Not to put too fine a point on it, this is critical for this legislation to rebuild trust. This is the section that undoes what happened in Bill C-38 when Stephen Harper repealed the Environmental Assessment Act and removed the full scope of federal jurisdiction and triggers from the way in which the federal government must do impact assessments, as they're now known, in areas of federal jurisdiction. This essentially is what the federal government did between 1976 and 2012, a period of time in which projects were completed: 99.9% of the ones that went through environmental assessment were approved, but they were approved through the process of environmental assessment federally by the consideration of all projects, whether they were federal money, federal lands, the federal government as a proponent, and touching in these areas.

Again, this was described in the expert panel report. The experts were hand-chosen by cabinet ministers. They went across the country. This is the advice, word for word, from the expert panel. It fits so neatly into this section. I hope you'll consider accepting this, to save this bill and make it rebuild trust.

5:25 p.m.

Liberal

The Chair Liberal Deb Schulte

We'll go to Ed first.

5:25 p.m.

Conservative

Ed Fast Conservative Abbotsford, BC

Madam Chair, this will do nothing to restore trust that projects of national interest will actually get built in an environmentally sustainable way.

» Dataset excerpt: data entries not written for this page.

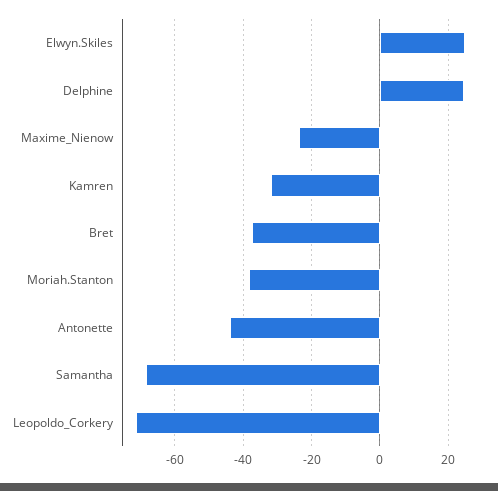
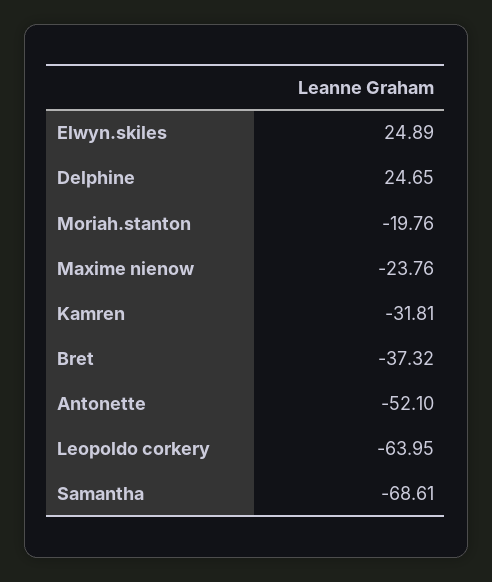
Moriah.Stanton: -38 -> -19.76
Antonette: -44 -> -52.1
Leopoldo_Corkery: -72 -> -63.95

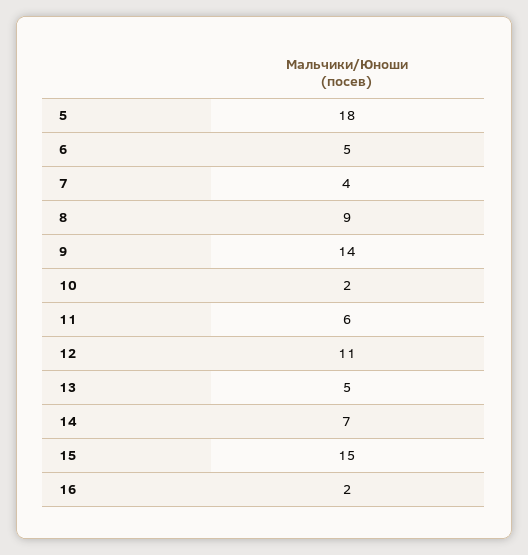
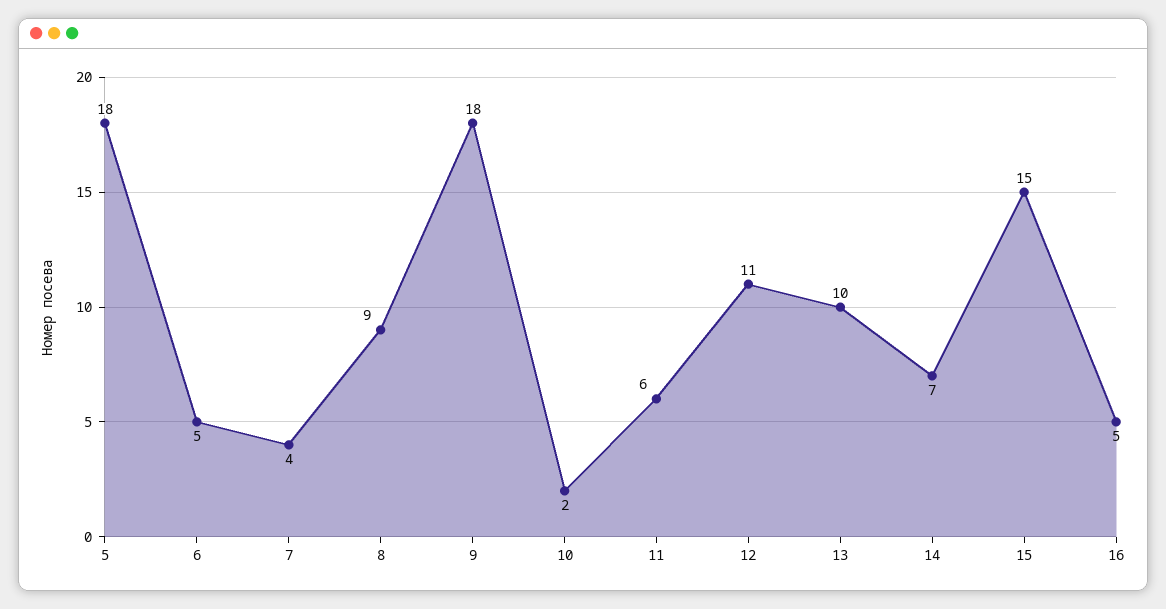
9: 14 -> 18
13: 5 -> 10
16: 2 -> 5

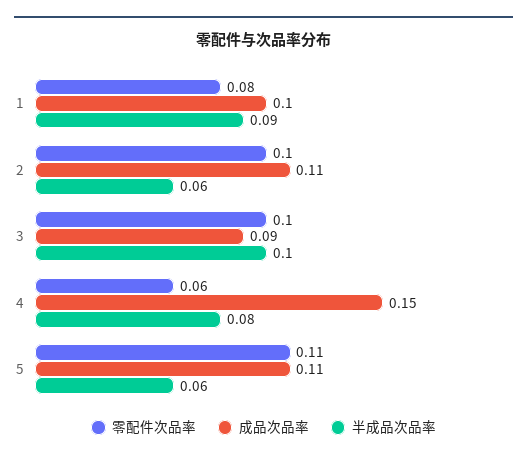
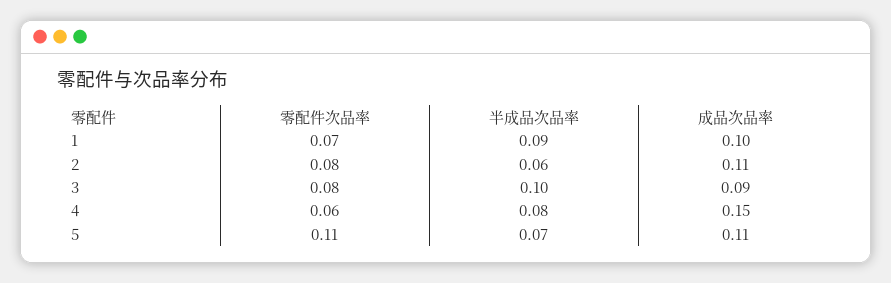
零配件次品率, 1: 0.08 -> 0.07
零配件次品率, 2: 0.1 -> 0.08
零配件次品率, 3: 0.1 -> 0.08
半成品次品率, 5: 0.06 -> 0.07

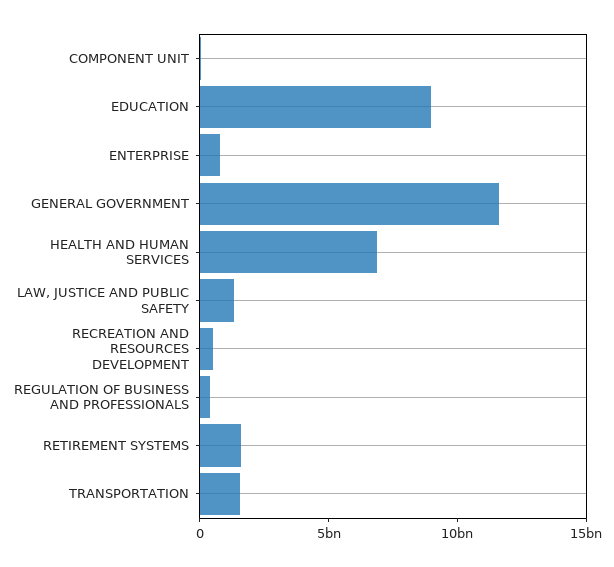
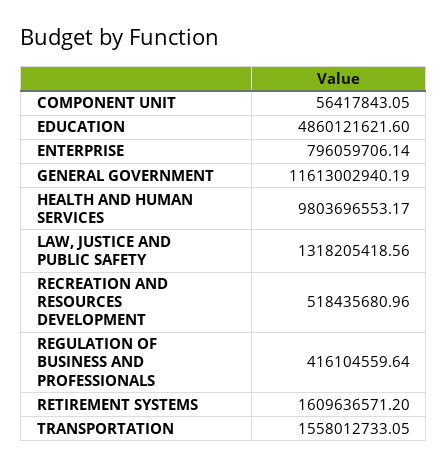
EDUCATION: 9000000000 -> 4860121621.6
HEALTH AND HUMAN SERVICES: 7000000000 -> 9803696553.17

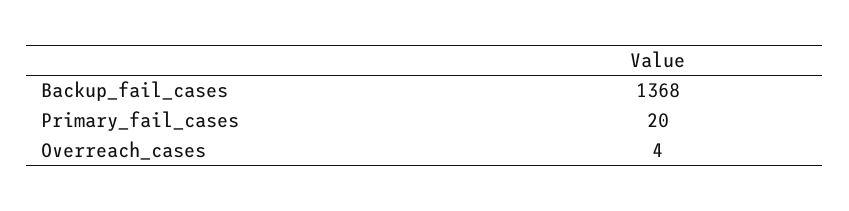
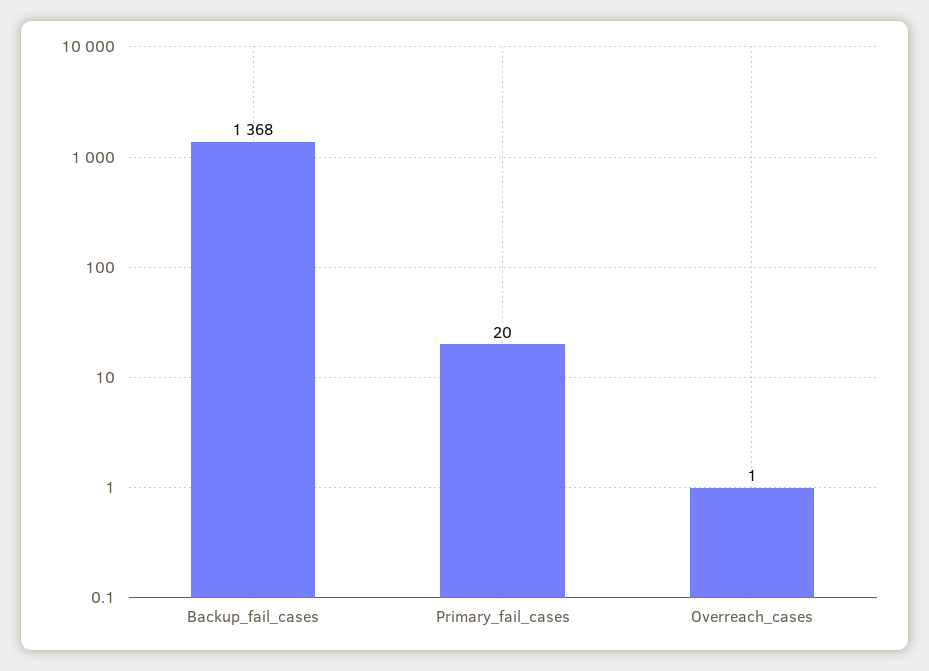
Overreach_cases: 4 -> 1

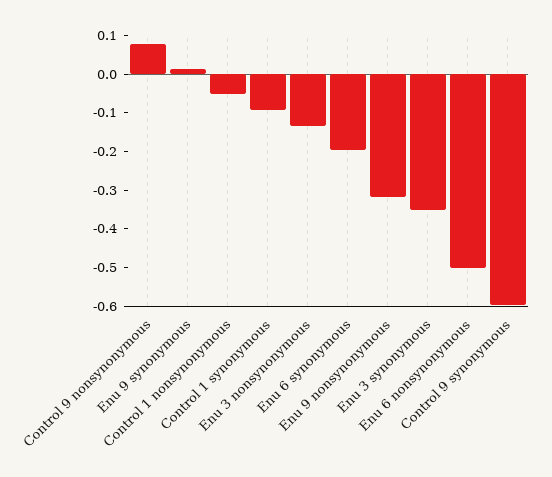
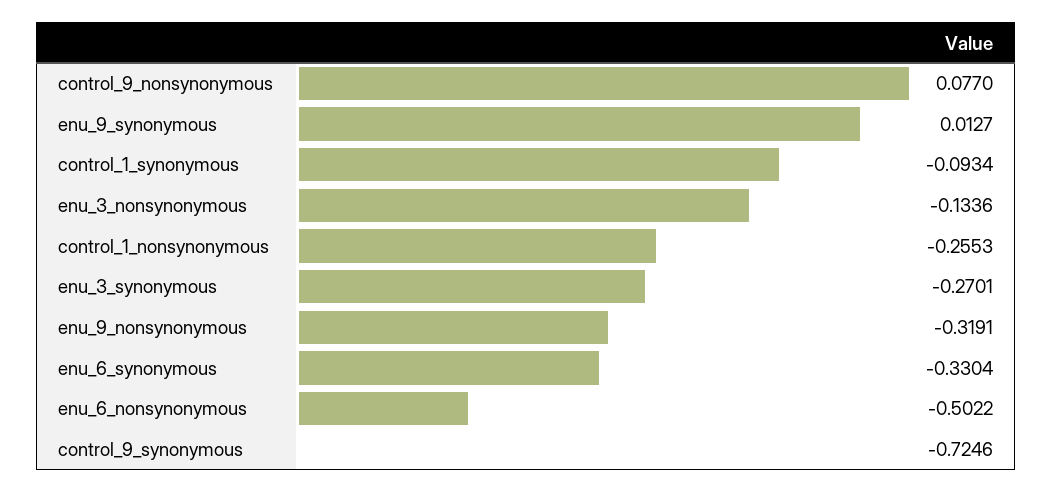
Control 1 nonsynonymous: -0.05 -> -0.2553
Enu 6 synonymous: -0.2 -> -0.3304
Enu 3 synonymous: -0.35 -> -0.2701
Control 9 synonymous: -0.6 -> -0.7246

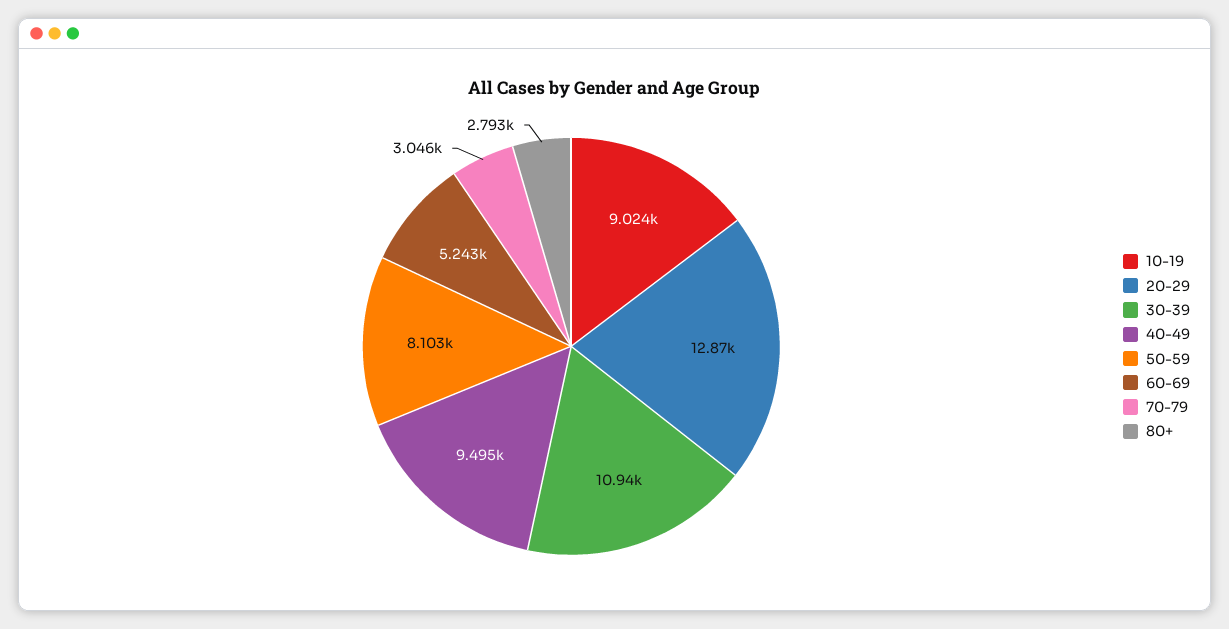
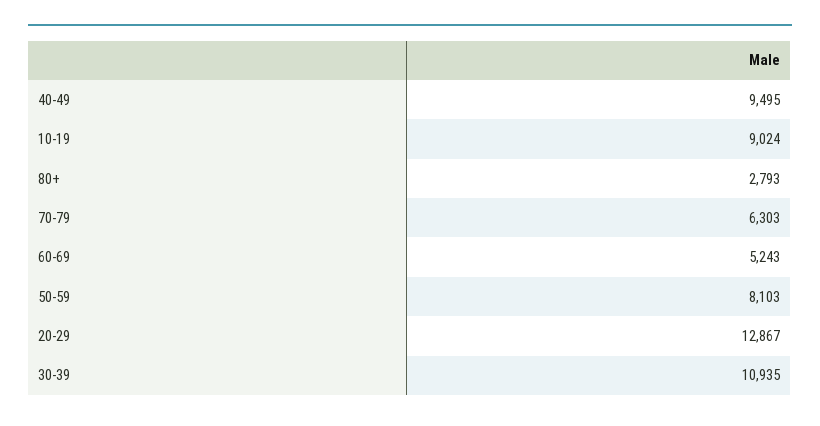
70-79: 3046 -> 6303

What you see here is on top of all the new criteria that have been imposed within the legislation, the upstream and downstream impacts. Now you're adding another 11 criteria that proponents are going to have to address and overcome. You're adding obstacle after obstacle in the way of getting projects properly reviewed and approved when they are in the national interest and when these projects can be built in a sustainable way.

This takes it far beyond what we already have in this bill. Even as it is, this bill is a step backward. It's going to undermine investment in Canada. This proposal is the death knell of development in Canada.